The Centers for Medicare & Medicaid Services (CMS) is responsible for complying with Section 504 of the Rehabilitation Act of 1973 (Section 504), 29 U.S.C. § 794, and for ensuring that all Medicare contractors, Medicare Advantage Plans, Medicare Prescription Drug Plans, and Quality Improvement Organizations comply with these requirements. Section 504 prohibits discrimination on the basis of disability in federally assisted and federally conducted programs and activities. It is your responsibility to ensure that beneficiaries and members of the public are afforded equal access to your products and services.
CMS is currently developing additional business processes to facilitate providing all materials and information in an alternative format (e.g., Braille, large print, audio CD, data CD, and qualified reader), if requested by a beneficiary or member of the general public. Until information about these additional processes is provided, contractors shall follow the interim process detailed below.

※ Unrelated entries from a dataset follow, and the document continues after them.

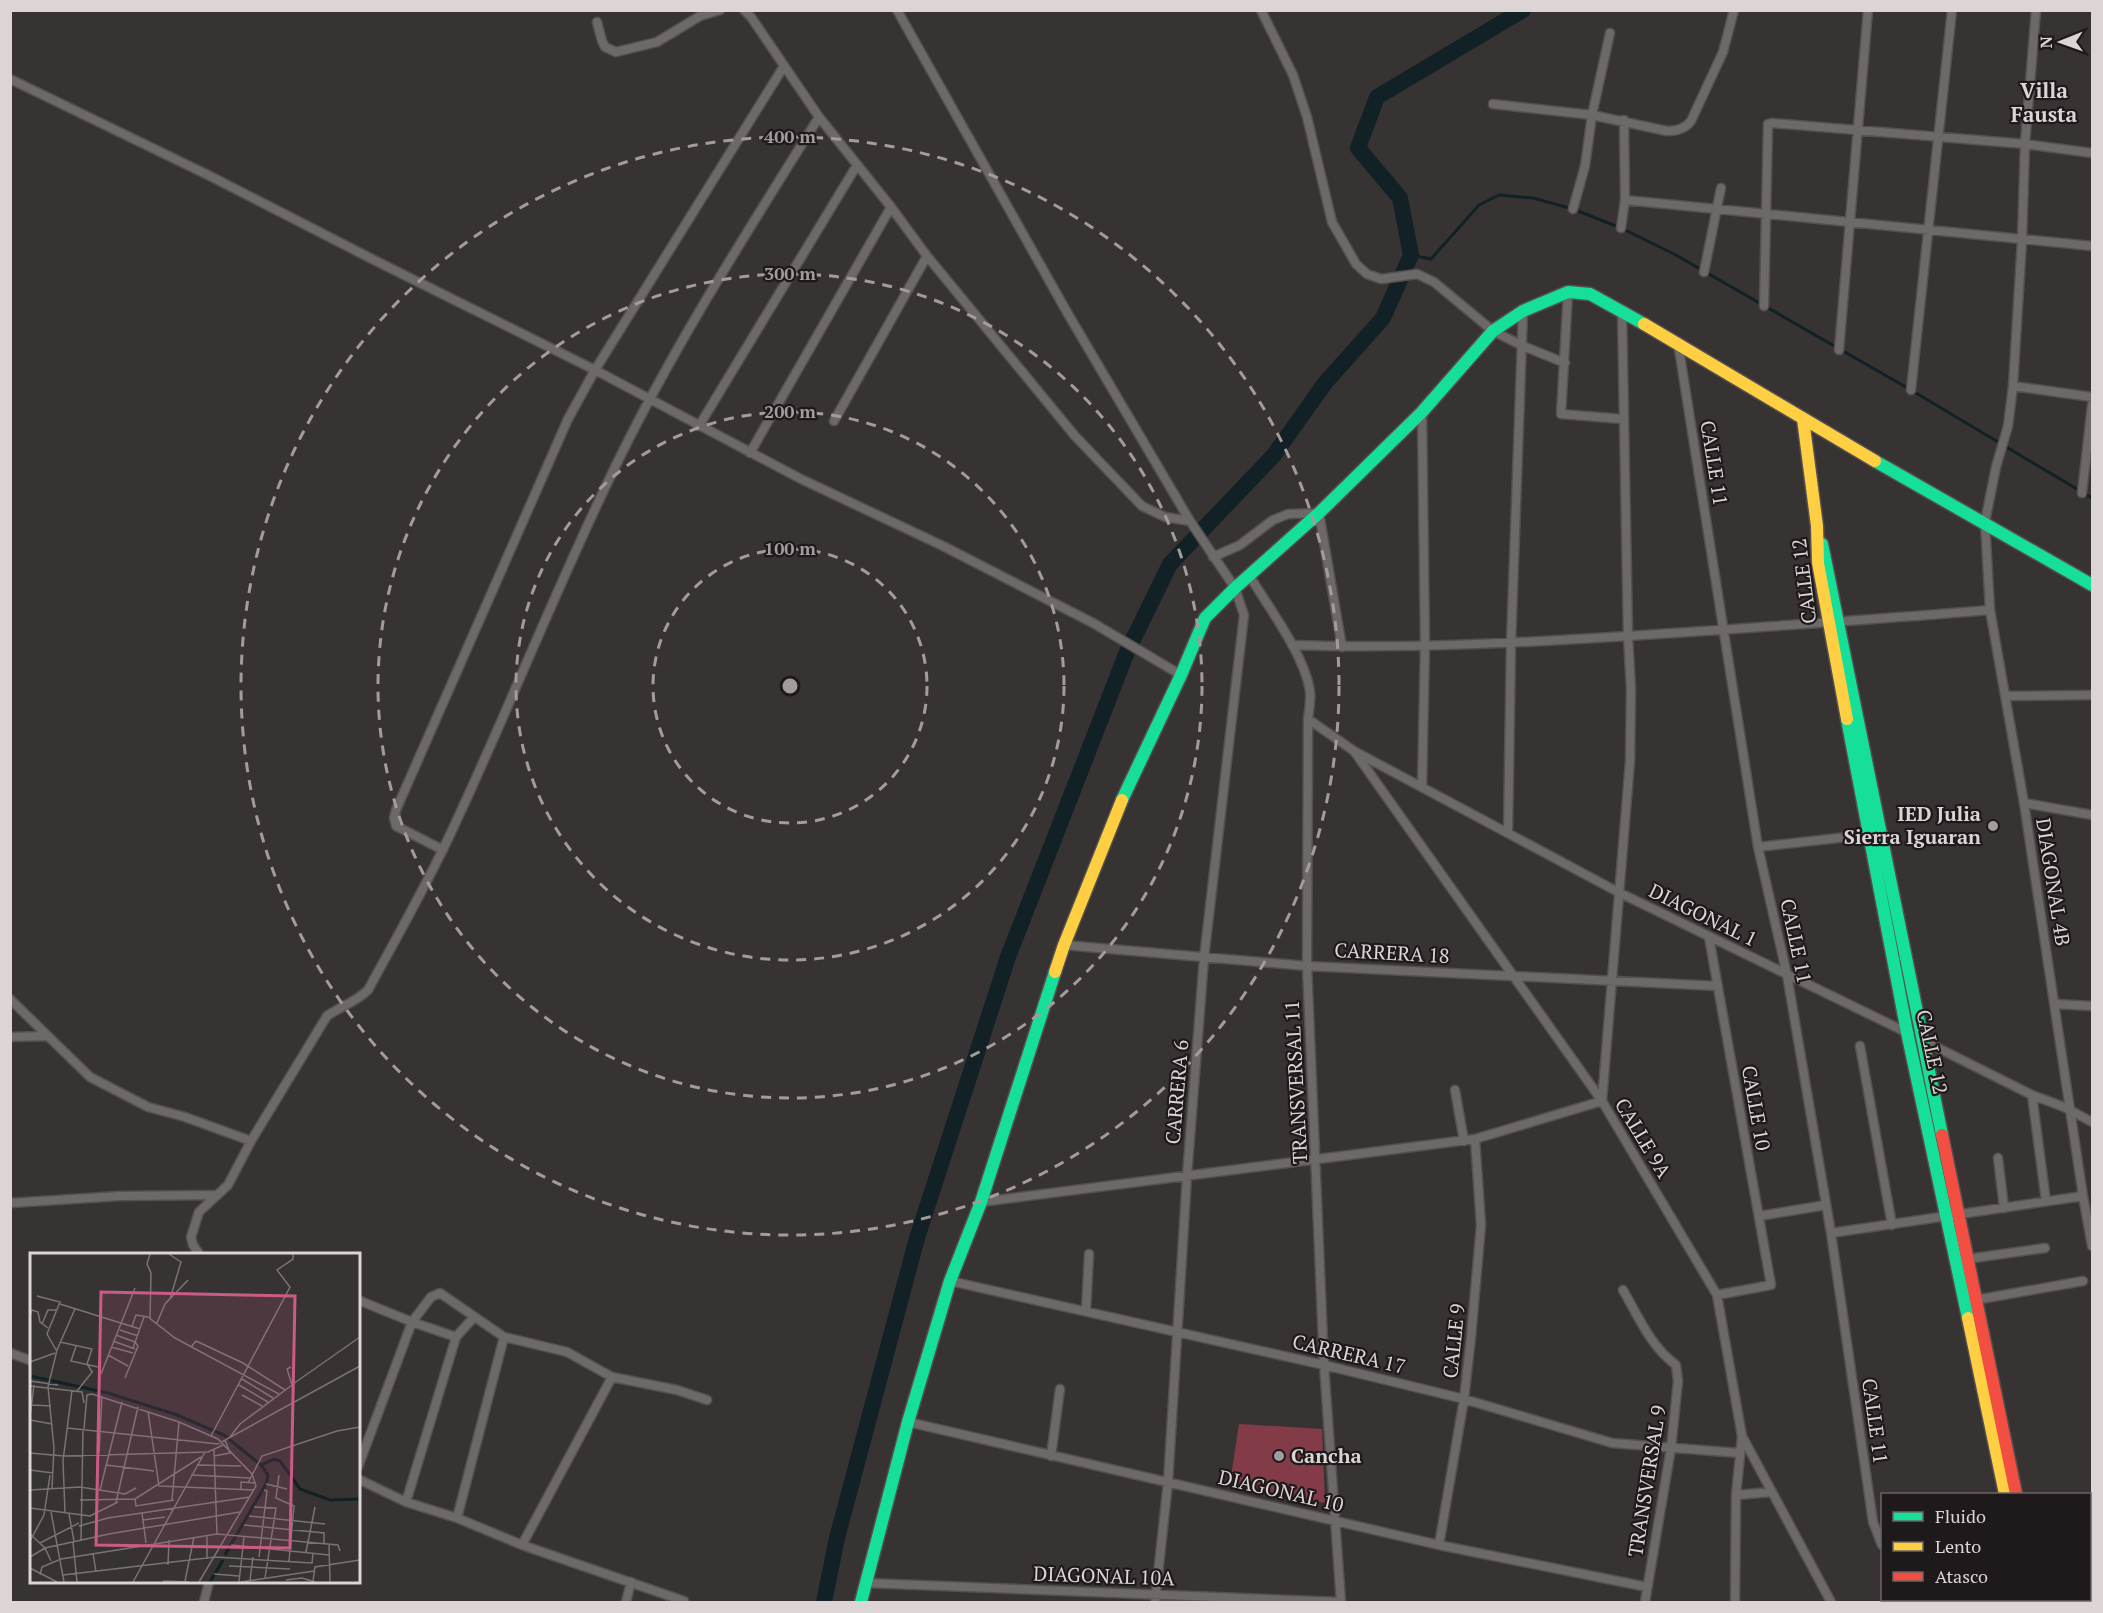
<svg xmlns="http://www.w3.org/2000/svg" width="2103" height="1613" viewBox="0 0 2103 1613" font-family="'PT Serif',serif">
<rect width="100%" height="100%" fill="#383333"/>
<path fill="#833b48" d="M1239,1424l83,5 3,74 -95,-20z"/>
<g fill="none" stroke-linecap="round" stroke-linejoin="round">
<path stroke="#122126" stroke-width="3" d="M1411,255l20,4 48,-54 20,-10 34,3 40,11 48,19 53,26 237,136 181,108"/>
<path stroke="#122126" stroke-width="16" d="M824,1602l13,-64 80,-300 91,-281 119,-305 43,-88 104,-109 51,-72 58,-65 28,-63 -11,-57 -42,-50 19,-51 146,-87"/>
<defs>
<path id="street" d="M744,10l7,7 68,100 72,90 36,49 148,180 67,70 23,11 25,4
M897,10l171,304 122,207 45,67 9,27 -40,343 -17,218 -19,306 -13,120
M1261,10l32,65 14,42 25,105 24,42 11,10 14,5 36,-5 17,8 59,49 30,15 42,17
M2036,10l-11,134 -3,96 -9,146 -5,40 -12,41 -11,55 5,88 34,193 59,393 9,50
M597,22l5,19 3,6 11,5 41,-10 43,-26 20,-6
M10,79l200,97 162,83 223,111 206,109 142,67 150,77 88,52
M1493,104l99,11 75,16c10,0 18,-2 24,-10l32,-69 11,-42
M1624,120l1,80
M1573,209l12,-43 7,-51 18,-82
M1621,228l4,-28 467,46
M1704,272l17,-84
M1568,292l-7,122 62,5
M1764,306l4,-182 4,-1 253,21 67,9
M1678,343l80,504 29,128 44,258 42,289 9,23
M1839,350l29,-340
M2013,386l79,11
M1911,390l41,-380
M834,421l93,-165
M699,426l158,-261
M750,453l141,-246
M2082,493l10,-88
M1213,557l27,-12 33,-25 15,-6 31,-1 23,134
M1292,645c112,4 224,-2 336,-9 121,-8 241,-16 362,-26
M2005,696l87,-1
M1308,719l46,32 264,141 292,142
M1354,751l248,350 115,194 25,141 -6,59 -1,107
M1422,787l3,-142 -3,-233
M2024,803l68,12
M1508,833l3,-190 12,-332
M1758,847l116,-13
M443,850l-47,-24 -2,-8 2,-8 172,-391 27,-49 189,-304
M1709,937l62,348 -54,10
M1064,945l243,21 411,20
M10,999l80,78 58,30 37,10 66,24
M2055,1004l37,2
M10,1037l37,-1
M1922,1040l110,55 32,12 28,15
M1860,1046l32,179
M1455,1090l9,51
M2032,1095l14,106
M1998,1158l6,50
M981,1202l494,-63 127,-38 28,-340 1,-71 -3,-54 -6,-326
M10,1203l110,-7 97,-1
M1759,1216l67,-11
M1831,1233l252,-37
M197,1254l1,-2 -5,-7 -2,-8 8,-25 29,-27 23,-44 76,-125c14,-10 29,-14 41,-26 30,-55 61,-109 87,-166 56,-120 104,-243 162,-361 58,-119 132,-234 202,-346
M1967,1259l78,-11
M950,1281l374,84 140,34 148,44 127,10
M1623,1290c15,26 28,57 53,75l2,16 -7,67 -26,154
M358,1300l54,22 44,15
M1975,1300l108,-19
M1086,1311l3,-57
M10,1353l22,8
M908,1422l531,123 208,42
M1742,1436l89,166
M1051,1456l9,-67
M358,1467l54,-145 19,-25 9,-4 64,44 63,15 45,25 65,13 30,10
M358,1479l48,23 51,16 65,27 162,56
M1736,1495l36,-3
M406,1502l50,-165 18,-20
M457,1518l47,-181
M522,1545l90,-168
M1439,1545l25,-146 7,-62 10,-112 -6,-86
M866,1583l475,19 -17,-237 -17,-399 1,-247c1,-9 3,-19 2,-28 -6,-37 -41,-83 -61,-116
M1904,1600l1,2
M204,1602l5,-20
M626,1602l5,-20"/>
<path id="fast" d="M1875,461l217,124
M1822,544l120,591
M1847,719l60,313 61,286
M1122,800l59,-125 24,-57 30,-30 84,-75 103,-101 71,-81 30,-20 45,-19 22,2 54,30
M2030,1600v2
M2043,1600l1,2
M861,1602l47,-180 42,-141 31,-79 74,-230"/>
<path id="slow" d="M1644,324l231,137
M1803,419l14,107 1,37 29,156
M1055,972l9,-27 58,-145
M1968,1318l37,176"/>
<path id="jam" d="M1942,1135l74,359"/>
</defs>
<use href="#street" stroke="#555050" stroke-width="11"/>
<use href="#fast" stroke="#555050" stroke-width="15"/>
<use href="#slow" stroke="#555050" stroke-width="15"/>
<use href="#jam" stroke="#555050" stroke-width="15"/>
<use href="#street" stroke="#6e6969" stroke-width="8"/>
<use href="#fast" stroke="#16e098" stroke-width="12"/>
<use href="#slow" stroke="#ffcf43" stroke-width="12"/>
<use href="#jam" stroke="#f24e42" stroke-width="12"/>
</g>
<g fill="none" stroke="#a39c9c" stroke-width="3" stroke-dasharray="10 8">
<circle cx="790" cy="686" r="137"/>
<circle cx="790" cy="686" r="274"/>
<circle cx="790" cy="686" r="412"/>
<circle cx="790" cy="686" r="549"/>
</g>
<g fill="#a39c9c" stroke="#1e191a" stroke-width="2">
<circle cx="1993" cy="826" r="6"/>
<circle cx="1279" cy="1456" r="6"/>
</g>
<g text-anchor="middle" stroke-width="4.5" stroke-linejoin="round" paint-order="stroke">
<g font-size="20" fill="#dcd4d5" stroke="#1e191a">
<text transform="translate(1714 463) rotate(81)" y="7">CALLE 11</text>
<text transform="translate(1804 581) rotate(-97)" y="7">CALLE 12</text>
<text transform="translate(2053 882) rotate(81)" y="7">DIAGONAL 4B</text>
<text transform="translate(1703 915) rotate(26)" y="7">DIAGONAL 1</text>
<text transform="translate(1796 941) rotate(78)" y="7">CALLE 11</text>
<text transform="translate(1392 953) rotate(3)" y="7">CARRERA 18</text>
<text transform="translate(1932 1052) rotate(78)" y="7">CALLE 12</text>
<text transform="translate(1296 1082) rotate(-93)" y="7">TRANSVERSAL 11</text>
<text transform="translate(1177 1092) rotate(-85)" y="7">CARRERA 6</text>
<text transform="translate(1756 1108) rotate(80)" y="7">CALLE 10</text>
<text transform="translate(1643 1138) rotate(59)" y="7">CALLE 9A</text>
<text transform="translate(1454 1341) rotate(-84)" y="7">CALLE 9</text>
<text transform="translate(1349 1354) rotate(13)" y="7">CARRERA 17</text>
<text transform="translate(1875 1421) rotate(82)" y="7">CALLE 11</text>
<text transform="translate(1647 1481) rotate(-81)" y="7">TRANSVERSAL 9</text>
<text transform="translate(1281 1491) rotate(13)" y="7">DIAGONAL 10</text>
<text transform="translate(1104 1576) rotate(2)" y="7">DIAGONAL 10A</text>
</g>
<g font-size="20" font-weight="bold" fill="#dcd4d5" stroke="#1e191a" text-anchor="end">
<text x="1981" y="821">IED Julia<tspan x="1981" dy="23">Sierra Iguaran</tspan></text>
<text x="1291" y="1463" text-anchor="start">Cancha</text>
</g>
<g font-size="21" font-weight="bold" fill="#dcd4d5" stroke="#1e191a">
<text x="2044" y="98">Villa<tspan x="2044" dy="24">Fausta</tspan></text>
</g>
</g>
<g transform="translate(30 1253)">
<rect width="330" height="330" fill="#383333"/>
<path fill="none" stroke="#122126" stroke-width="3" d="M0,123l78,17 69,22 47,20 37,30 13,-6 6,2 20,28 30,11 30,-1M195,302l41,-71 2,-9 -7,-10M180,329l13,-22"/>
<path fill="none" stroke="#7a7374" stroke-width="1.5" d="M120,1l-3,10 4,9 -1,45M139,1l12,8 -11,37M7,43l23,6 -13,32 9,16M30,51l80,25M0,62l2,-5 6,2 2,10 8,6M127,70l8,-19 23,-24M12,71l6,-14h8M102,73l4,-11 12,2 27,21 104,56M90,77l18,6M86,82l19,7M83,88l22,8M30,89l32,7 -5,15 5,8M46,93l-5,15 27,6M81,94l22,6M161,94l5,-6 47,22 42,27M103,95l11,-31M78,102l20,11M0,109l25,-9M71,121l34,-86M95,125l13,-32 -3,-4M212,126l31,19M0,128l28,4M263,131l67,-47M209,132l29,17M0,133l52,6 2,11M47,138l16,-20M212,142l20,11M2,152l19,1M118,158l11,75 95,4M0,164l4,-32M0,167l22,4M37,175l151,16 142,-78M54,176l3,-34 5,-1 87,28 39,17 34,35 4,12 -57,96M181,183l79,-149 -13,-17 16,-11v-5M200,184l10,-13 52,-39 -5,-16 4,-2M184,197l3,84M0,200l34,3 144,-4 15,-7M69,200l3,-57M184,203l16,-3 -5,-13M76,212l48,6M167,212l44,1M0,217l23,3M161,222l59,3M249,222l-3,23 18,8 -5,55M218,230l14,-27 75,-25 23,-4M236,231l21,5M22,235l2,-40 -6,-61 9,-37 18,-41M0,237l50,-3 45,7 11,-6M70,237l22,-88M211,237v-8l15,1M105,246l1,7 38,-6M50,247l55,-1 66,-42M142,247l7,-78M86,249l22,-95M224,254l22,1 -11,70M0,255l60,8 28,-14M21,259l13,70M35,260l-2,-52 9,-71M112,260l4,30M39,261l5,27M219,263l76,8M113,267l22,-3M214,272l80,8v10M49,273l29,-8 142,-21M0,281l15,14 6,13M0,288l14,-26 6,-40M51,288l2,-112M43,289l4,40M10,290l39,-20M299,291l1,38M201,292l98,10M276,299l9,-45M63,300l3,19M0,304l15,-9 64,-14 131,-22M229,304l8,-66 -3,-1M177,306v-24M138,312l1,-25M199,313l61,3M0,315l27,14M184,321l25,2M10,322l2,-8 19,-8 156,-25 121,11 2,6M33,322l152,-18 97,6 1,-10M220,327l3,-23M256,327l16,-2 13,4M133,328l26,1M155,328l9,-44M283,328l2,-14 45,-7M103,329l72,-130M209,329l5,-45M211,329l73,-11"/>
<path fill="#cb5a86" fill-opacity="0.15" stroke="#cb5a86" stroke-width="3" d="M71,39l194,4 -5,252 -194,-3z"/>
<rect width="330" height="330" fill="none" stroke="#dcd4d5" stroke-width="3"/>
</g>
<circle cx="790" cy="686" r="9" fill="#a39c9c" stroke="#1e191a" stroke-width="3"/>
<g font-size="18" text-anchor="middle" font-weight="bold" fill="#a39c9c" stroke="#1e191a" stroke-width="4.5" stroke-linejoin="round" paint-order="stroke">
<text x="790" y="143">400 m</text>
<text x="790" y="280">300 m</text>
<text x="790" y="418">200 m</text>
<text x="790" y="555">100 m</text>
</g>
<rect width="2103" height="1613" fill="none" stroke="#dcd4d5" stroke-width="24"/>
<rect x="1881" y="1493" width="210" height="108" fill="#1e191a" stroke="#6a6465" stroke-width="1.5"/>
<rect x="1893" y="1512" width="30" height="9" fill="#16e098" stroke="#6a6465" stroke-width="1.5"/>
<text x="1935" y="1523" font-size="18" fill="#dcd4d5">Fluido</text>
<rect x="1893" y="1542" width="30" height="9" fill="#ffcf43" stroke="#6a6465" stroke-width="1.5"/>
<text x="1935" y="1553" font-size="18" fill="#dcd4d5">Lento</text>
<rect x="1893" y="1572" width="30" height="9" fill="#f24e42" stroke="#6a6465" stroke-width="1.5"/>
<text x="1935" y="1583" font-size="18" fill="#dcd4d5">Atasco</text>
<g transform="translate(2061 42) rotate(269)" stroke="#1e191a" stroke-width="4.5" paint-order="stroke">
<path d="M0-4.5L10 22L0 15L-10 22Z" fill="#dcd4d5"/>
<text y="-9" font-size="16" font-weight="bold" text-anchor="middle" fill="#dcd4d5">N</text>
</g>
</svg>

- Post the following message on your public facing websites within 10 business days of receiving this
For information about the availability of auxiliary aids and services, please visit:
- If you are contacted directly by a beneficiary or a member of the general public with a request for materials or information in an alternative format:
Direct the inquirer to contact CMS through one of the following methods:
Phone: For Medicare documents: 1-800-Medicare
For all other documents: 1-844-ALT-FORM (1-844-258-3676)
TTY: Medicare documents: 1-877-486-2048
All other documents: 1-844-716-3676
Postal Mail: Centers for Medicare & Medicaid Services
Office of Equal Employment Opportunity & Civil Rights
7500 Security Boulevard, Room N2-22-16
Baltimore, MD 21244-1850
Attn: CMS Alternate Format Team
When CMS receives a request for a document you produce, I will contact your organization to obtain a standard copy of the document. CMS will convert the document into the requested alternative format.
Additional instructions will be provided as we implement new measures to improve our ability to communicate effectively with beneficiaries, consumers and members of the public.
The above guidance is not to be construed as a change, or intent to change, the scope of the work under your respective contract. It is to be acted upon only if it falls within the general scope of the contract and sufficient funds are available. Your attention is directed to the contract, Section I, FAR 52.232.20, Limitation of Cost, and FAR 52.243-7, Notification of Changes.